_Provided records_
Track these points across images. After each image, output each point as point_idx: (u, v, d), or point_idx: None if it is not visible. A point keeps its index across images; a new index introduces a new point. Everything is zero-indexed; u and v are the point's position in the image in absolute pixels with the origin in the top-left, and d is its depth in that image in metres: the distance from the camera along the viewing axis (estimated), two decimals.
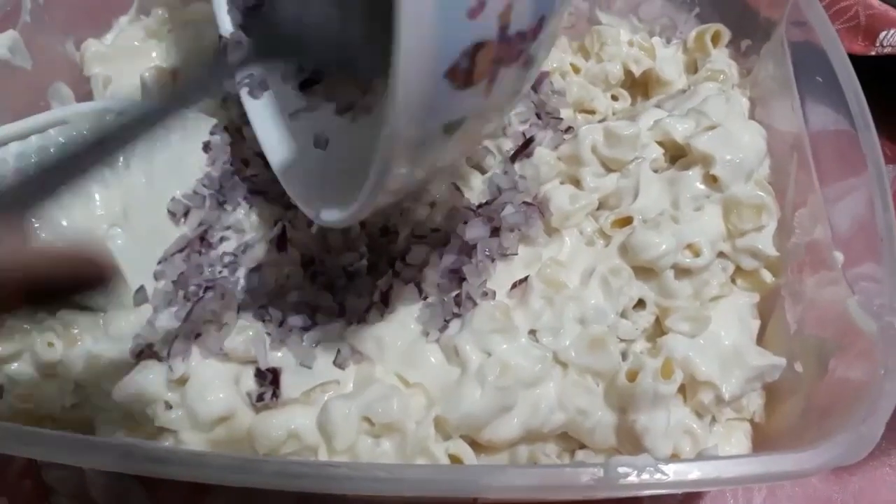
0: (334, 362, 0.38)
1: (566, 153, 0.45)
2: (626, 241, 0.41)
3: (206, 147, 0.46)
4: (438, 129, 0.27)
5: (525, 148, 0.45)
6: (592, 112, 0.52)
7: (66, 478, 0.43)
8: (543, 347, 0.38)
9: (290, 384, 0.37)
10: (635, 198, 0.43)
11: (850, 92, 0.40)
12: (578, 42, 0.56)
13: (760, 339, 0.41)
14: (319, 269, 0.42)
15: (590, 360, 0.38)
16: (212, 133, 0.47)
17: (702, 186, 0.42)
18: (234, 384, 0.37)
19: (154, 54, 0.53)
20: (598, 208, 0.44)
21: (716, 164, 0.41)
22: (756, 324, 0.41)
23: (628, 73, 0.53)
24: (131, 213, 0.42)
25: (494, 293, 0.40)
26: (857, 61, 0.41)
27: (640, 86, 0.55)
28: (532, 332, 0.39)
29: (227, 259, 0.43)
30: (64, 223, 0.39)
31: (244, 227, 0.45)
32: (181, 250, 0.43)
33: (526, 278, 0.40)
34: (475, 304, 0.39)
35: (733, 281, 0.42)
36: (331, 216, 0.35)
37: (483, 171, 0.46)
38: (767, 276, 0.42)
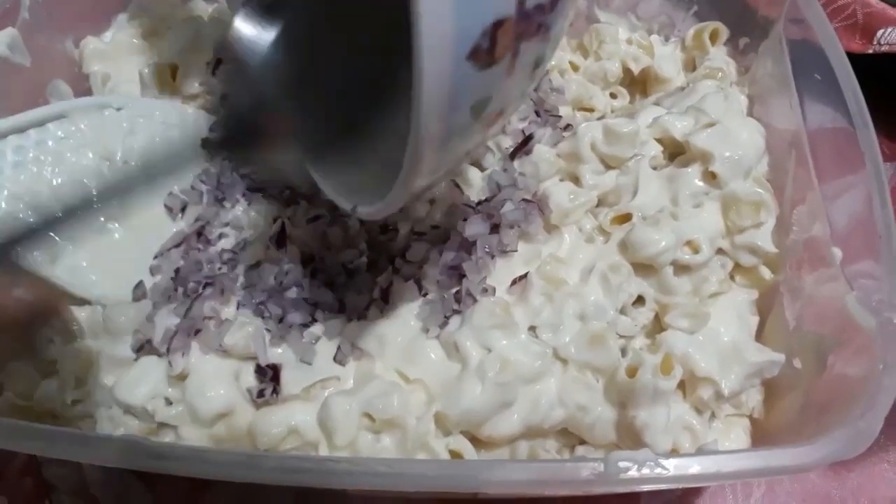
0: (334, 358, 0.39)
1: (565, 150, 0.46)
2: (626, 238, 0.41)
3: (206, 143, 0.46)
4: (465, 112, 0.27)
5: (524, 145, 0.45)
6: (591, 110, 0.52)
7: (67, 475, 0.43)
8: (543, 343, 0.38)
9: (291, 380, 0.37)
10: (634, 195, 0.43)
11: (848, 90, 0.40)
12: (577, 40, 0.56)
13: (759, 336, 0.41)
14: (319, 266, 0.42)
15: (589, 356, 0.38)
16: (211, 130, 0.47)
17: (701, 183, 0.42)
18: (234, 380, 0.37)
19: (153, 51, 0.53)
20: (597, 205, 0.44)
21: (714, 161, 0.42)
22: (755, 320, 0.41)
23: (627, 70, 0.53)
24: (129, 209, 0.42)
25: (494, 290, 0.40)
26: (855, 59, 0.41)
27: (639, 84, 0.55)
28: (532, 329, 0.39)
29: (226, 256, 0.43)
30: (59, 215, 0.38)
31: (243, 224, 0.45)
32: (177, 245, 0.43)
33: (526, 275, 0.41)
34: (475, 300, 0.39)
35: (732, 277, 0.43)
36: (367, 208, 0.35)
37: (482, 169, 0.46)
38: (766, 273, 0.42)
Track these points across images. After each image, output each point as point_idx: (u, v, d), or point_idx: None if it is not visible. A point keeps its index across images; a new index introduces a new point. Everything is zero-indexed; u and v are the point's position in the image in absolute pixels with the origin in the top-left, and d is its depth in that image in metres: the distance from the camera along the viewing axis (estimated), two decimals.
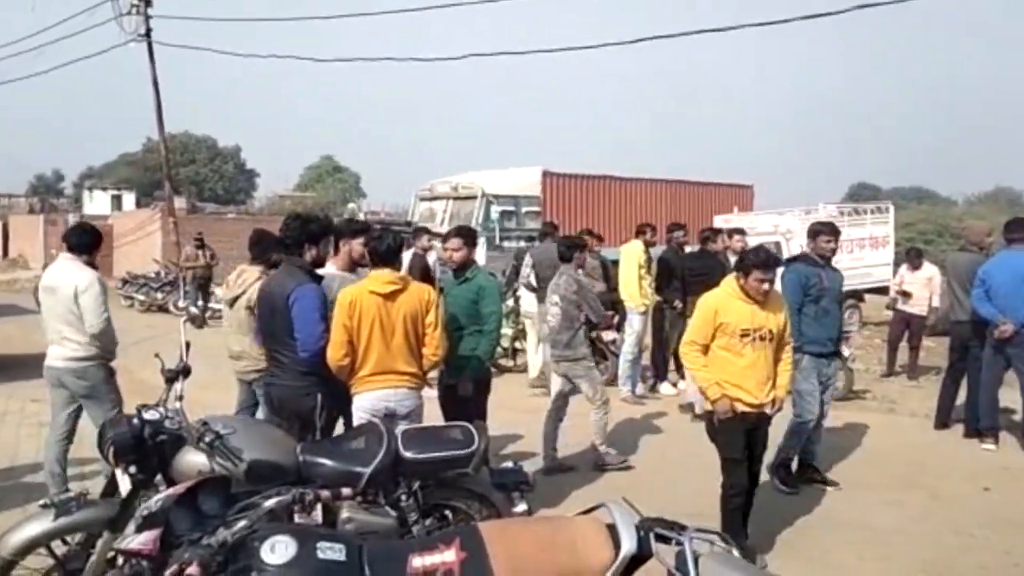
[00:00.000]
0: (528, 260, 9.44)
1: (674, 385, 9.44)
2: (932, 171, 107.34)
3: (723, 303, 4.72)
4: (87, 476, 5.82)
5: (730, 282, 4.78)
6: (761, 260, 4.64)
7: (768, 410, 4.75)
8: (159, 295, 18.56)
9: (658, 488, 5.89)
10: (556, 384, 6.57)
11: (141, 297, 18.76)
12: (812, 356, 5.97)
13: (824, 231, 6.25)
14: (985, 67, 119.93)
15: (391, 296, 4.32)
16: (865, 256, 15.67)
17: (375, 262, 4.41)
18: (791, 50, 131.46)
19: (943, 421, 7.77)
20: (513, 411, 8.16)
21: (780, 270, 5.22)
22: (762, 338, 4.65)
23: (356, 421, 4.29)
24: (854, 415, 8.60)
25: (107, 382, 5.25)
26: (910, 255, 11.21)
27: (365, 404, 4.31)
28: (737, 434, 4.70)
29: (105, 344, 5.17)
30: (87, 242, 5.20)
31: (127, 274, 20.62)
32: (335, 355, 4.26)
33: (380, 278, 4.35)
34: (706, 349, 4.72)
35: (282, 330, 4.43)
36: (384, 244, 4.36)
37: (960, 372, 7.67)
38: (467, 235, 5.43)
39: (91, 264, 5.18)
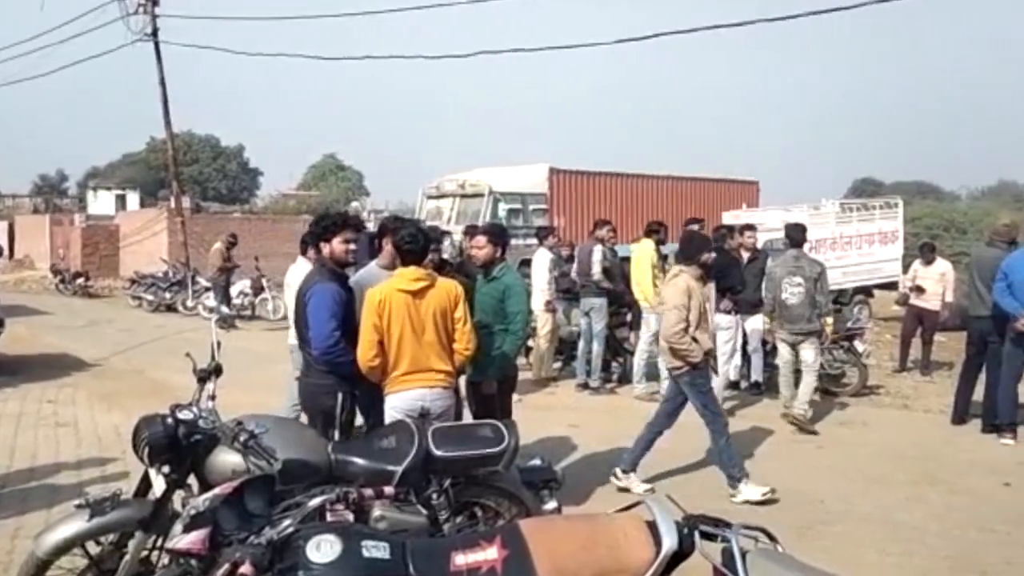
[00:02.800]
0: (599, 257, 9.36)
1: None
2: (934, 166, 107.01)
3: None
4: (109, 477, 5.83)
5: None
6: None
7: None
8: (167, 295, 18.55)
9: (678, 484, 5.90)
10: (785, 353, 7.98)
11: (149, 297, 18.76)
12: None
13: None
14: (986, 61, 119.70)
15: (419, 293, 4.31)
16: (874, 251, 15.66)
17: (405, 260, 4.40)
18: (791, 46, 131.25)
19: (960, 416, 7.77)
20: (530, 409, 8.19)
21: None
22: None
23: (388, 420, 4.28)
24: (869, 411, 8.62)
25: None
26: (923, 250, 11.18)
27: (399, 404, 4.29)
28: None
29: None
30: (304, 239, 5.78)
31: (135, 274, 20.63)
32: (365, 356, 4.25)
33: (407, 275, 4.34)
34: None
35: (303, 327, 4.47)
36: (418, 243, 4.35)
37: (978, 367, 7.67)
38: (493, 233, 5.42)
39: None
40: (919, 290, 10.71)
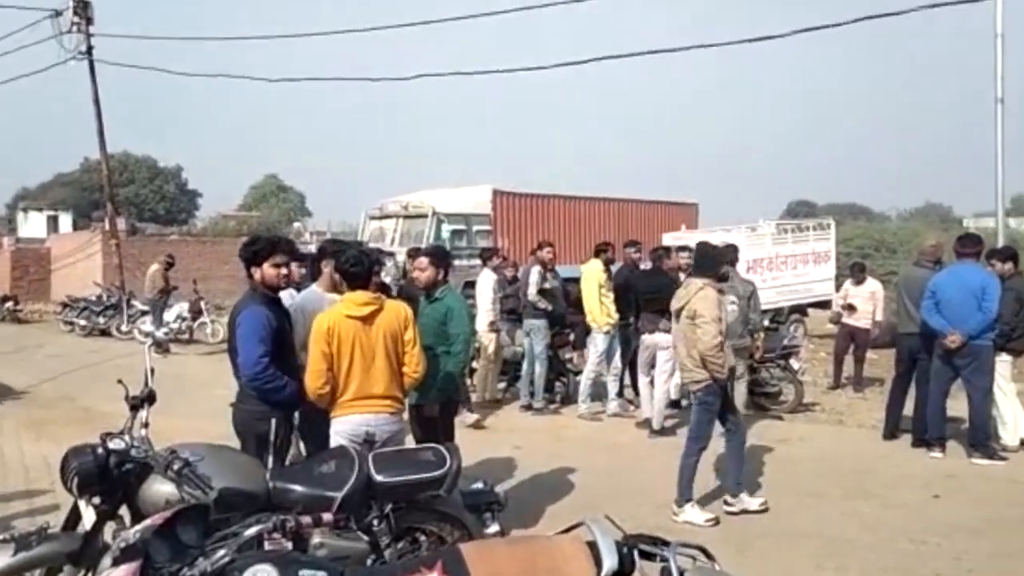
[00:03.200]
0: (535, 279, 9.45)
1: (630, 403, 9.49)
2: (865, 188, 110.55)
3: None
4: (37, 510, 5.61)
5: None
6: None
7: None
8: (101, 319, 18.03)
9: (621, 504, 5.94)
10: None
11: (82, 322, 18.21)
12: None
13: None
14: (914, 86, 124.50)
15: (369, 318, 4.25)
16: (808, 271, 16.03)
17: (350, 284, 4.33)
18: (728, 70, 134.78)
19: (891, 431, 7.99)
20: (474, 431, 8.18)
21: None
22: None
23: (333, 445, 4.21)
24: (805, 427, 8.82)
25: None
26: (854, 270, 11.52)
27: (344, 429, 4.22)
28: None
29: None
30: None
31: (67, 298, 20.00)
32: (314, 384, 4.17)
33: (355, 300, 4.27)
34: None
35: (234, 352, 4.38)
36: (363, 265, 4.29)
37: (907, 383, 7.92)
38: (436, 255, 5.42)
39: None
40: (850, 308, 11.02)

_What you have to do_
Could you reproduce, exactly, every line above from the line with "18: (234, 384, 0.37)" to the line with "37: (483, 171, 0.46)", and no other line? Both ends count.

_Exercise response_
18: (234, 384, 0.37)
19: (154, 54, 0.53)
20: (598, 208, 0.44)
21: (716, 164, 0.41)
22: (756, 324, 0.41)
23: (628, 73, 0.53)
24: (131, 213, 0.42)
25: (494, 293, 0.40)
26: (857, 61, 0.41)
27: (640, 86, 0.55)
28: (532, 332, 0.39)
29: (227, 259, 0.43)
30: (64, 223, 0.39)
31: (244, 227, 0.45)
32: (181, 250, 0.43)
33: (526, 278, 0.40)
34: (475, 304, 0.39)
35: (733, 281, 0.42)
36: (331, 216, 0.35)
37: (483, 171, 0.46)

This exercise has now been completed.